Jake chuckled wryly. “It worked. She must hate me good, because she didn’t tell me about the little girl.”
He thought about Charlie, a little peanut of a thing with fire in her eyes and wings on her feet. He wondered again, how it had happened? It had happened because he was an idiot. It happened because Jake didn’t follow his heart.
“Tell me what went on.”
He returned to his stall and Ryan took a seat next to him. Big and intimidating, Ryan Gervais was loyal to his family and fiercely protective of his little sister, so much so, Jake often wondered if he’d had some kind of death wish pursuing Bree like he did.

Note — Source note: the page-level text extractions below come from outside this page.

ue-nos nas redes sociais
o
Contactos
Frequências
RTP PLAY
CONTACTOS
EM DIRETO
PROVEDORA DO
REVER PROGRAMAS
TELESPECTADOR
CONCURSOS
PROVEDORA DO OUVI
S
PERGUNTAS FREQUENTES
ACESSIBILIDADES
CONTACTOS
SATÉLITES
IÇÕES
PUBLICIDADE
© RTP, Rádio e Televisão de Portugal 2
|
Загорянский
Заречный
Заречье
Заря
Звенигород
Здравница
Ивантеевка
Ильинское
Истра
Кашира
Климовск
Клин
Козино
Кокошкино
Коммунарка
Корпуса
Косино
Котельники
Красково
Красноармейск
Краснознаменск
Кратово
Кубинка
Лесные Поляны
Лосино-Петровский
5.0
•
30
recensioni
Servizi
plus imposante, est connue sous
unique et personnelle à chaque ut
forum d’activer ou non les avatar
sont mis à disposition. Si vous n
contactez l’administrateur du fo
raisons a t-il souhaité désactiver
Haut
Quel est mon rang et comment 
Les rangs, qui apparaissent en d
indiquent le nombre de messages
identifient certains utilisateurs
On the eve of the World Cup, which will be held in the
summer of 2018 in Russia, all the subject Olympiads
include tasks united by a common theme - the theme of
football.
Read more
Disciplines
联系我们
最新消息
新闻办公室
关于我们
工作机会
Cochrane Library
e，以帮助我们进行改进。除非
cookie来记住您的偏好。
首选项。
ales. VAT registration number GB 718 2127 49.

“She found out on Thanksgiving. From what my mother says, she was about two months gone when she took the test.”
Jake had been out of her life for a month when she found out, which meant, when he was going back to Sydney, and breaking Sabrina’s heart, she was already pregnant.
“She was miserable, but no matter how many times I asked her, she wouldn’t tell me who the father was. As far as we knew, she hadn’t ever had a serious boyfriend.”
“It was serious for me,” Jake said. “I know she was young, but I would have married her, pregnant or not.”
He meant what he said; he loved Sabrina so much it hurt. It killed him to return the engagement ring he’d bought. He’d planned on giving it to her on their first Christmas together, but then the bottom dropped out of... well... it dropped out of everything.
“I wish she’d said something.”
“Me too,” Ryan agreed. His friend blew out a long breath. “What are you going to do?”
Jake didn’t want to wait. He had to talk to her and find out when he could start getting to know his daughter. It didn’t matter how Bree felt about him, he was going to be a father to his child and he had a lot of time to make up. “Does she still live in Holly Point?”
“Yeah, they live with my parents.”
That settled it. He started unlacing his skates, because Jake knew what he had to do and he had a long drive ahead of him.
He remembered the day he told Sabrina he was going back to Sydney like it was yesterday. No matter how hard he’d tried to get Bree out of his head, she’d come back when he’d least expect it. He’d never been more anxious, or more miserable, in his life. Walking away from Sabrina was the hardest thing he’d ever done.